In a small team, these roles may be filled by the same person.

The “War Room”

  • In the event of a Severity 1 or 2 incident, a virtual “war room” will be established. This is a dedicated Slack channel and a video call for the incident response team to communicate in real-time.

The Recovery Process

1. Detection and Alerting

  • Automated Alerts: An incident is typically declared when an automated alert is triggered (e.g., from Cloudflare monitoring, Sentry, or our logging service).
  • Manual Declaration: Any team member can declare an incident if they discover a critical issue.

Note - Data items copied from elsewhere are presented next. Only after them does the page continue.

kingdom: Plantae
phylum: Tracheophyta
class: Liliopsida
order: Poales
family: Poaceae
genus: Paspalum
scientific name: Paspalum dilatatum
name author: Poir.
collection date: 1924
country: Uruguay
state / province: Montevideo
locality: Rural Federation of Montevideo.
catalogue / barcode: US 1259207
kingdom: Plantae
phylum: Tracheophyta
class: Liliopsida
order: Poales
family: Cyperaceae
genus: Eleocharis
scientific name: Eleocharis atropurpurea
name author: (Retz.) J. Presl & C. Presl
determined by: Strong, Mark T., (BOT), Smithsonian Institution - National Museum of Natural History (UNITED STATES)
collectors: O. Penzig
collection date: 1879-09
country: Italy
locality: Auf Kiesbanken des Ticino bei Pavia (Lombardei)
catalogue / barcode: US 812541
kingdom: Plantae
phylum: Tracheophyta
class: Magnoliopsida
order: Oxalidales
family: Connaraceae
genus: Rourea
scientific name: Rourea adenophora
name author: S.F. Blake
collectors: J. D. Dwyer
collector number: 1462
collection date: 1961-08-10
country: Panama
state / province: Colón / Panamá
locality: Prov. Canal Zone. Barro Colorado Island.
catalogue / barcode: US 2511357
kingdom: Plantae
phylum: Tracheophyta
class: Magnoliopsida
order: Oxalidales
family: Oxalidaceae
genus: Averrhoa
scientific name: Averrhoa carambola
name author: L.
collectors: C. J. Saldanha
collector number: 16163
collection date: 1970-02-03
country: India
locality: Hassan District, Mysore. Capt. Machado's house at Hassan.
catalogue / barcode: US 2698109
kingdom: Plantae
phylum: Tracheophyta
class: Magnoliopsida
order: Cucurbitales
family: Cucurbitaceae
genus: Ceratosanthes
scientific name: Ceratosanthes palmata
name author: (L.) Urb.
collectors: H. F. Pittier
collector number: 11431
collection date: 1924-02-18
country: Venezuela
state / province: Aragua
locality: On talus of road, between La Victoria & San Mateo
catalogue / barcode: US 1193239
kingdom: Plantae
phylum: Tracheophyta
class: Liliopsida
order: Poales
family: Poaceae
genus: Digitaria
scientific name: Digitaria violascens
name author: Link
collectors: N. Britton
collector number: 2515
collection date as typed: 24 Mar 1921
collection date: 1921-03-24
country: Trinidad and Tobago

2. Assessment and Communication

  • Initial Assessment (First 5-10 minutes):
    • The Incident Commander and Technical Lead work to understand the impact and scope of the outage.
    • The Communications Lead posts an initial message in the company-wide Slack channel acknowledging the issue.
  • Status Page: For client-facing incidents, the Communications Lead will update our status page (if we have one).

3. Triage and Resolution

  • Identify the Cause: The technical team’s primary goal is to find the root cause. Common causes include:

    • A recent deployment: Was a change recently pushed to production?
    • Upstream provider outage: Are any of our critical dependencies (e.g., a database provider, an external API) down? Check their status pages.
    • Cloudflare outage: Is Cloudflare experiencing a system-wide issue? Check the Cloudflare status page.
  • The Quickest Path to Recovery: Rollback

    • In most cases, the fastest way to resolve an incident caused by a deployment is to roll back to a previous, known-good version.
    • How to Roll Back a Cloudflare Pages Deployment:
      1. Navigate to your Pages project in the Cloudflare dashboard.
      2. Go to the Deployments tab.
      3. Find the last successful deployment.
      4. Click the “Rollback to this deployment” button.
    • Do not try to “fix forward” by pushing a new commit unless a rollback is not possible or would be more dangerous. The priority is to restore service, not to debug the problem in real-time.

4. Post-Resolution

  • Verification: The team verifies that the service is fully restored.
  • Communication: The Communications Lead posts a final update announcing the resolution of the incident.
  • Post-Mortem:
    • A post-mortem meeting will be scheduled within 48 hours of the incident.
    • The goal of the post-mortem is not to assign blame, but to understand the root cause and identify preventative measures. We foster a blameless culture to encourage open and honest discussion.
    • The meeting will produce a written post-mortem document that includes:
      • A timeline of the incident.
      • The root cause(s).
      • What went well during the response.
      • What could be improved.
      • Action items to prevent the issue from happening again.